● WORK INSTRUCTIONS
State how many lines of the records contain the string "превращаются", and give no other information.

______

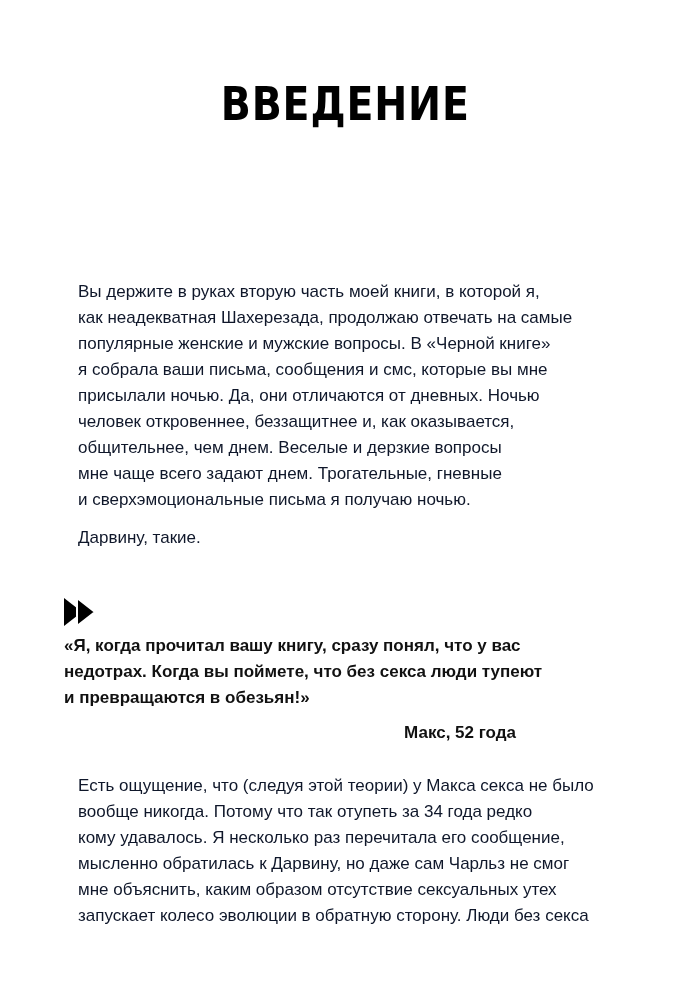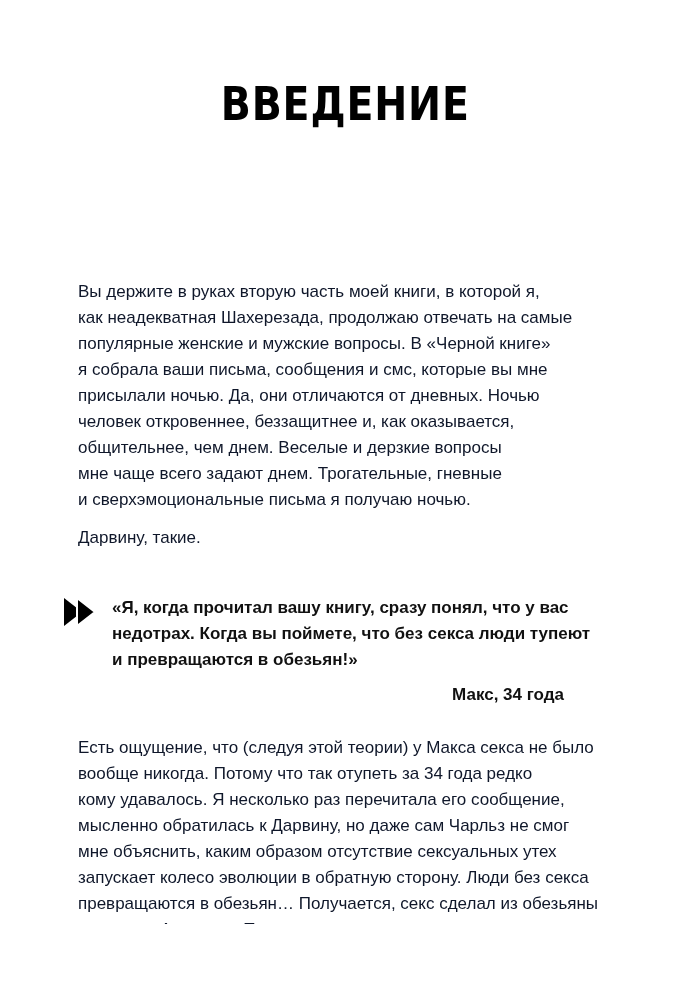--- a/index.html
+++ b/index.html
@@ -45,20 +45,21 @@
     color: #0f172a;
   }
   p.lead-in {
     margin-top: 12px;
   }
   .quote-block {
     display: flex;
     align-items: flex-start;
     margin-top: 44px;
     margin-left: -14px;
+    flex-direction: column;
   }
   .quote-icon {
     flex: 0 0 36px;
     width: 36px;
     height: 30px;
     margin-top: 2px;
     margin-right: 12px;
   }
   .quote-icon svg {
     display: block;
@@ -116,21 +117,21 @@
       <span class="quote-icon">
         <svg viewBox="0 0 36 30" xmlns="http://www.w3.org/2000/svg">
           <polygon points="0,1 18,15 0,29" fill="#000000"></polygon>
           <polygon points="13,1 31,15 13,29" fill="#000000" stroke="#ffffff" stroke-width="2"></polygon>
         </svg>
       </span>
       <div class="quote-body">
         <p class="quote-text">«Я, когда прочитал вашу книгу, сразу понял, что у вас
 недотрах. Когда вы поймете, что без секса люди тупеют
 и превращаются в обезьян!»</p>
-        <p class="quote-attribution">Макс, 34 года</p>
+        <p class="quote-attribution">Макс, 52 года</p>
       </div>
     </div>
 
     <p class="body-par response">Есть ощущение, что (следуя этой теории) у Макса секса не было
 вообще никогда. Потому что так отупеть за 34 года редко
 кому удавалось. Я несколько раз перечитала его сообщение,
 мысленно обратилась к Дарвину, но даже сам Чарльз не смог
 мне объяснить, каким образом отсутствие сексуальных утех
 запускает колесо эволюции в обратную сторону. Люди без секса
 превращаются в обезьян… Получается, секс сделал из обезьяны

______

● SOLUTION FOR THIS PROBLEM
2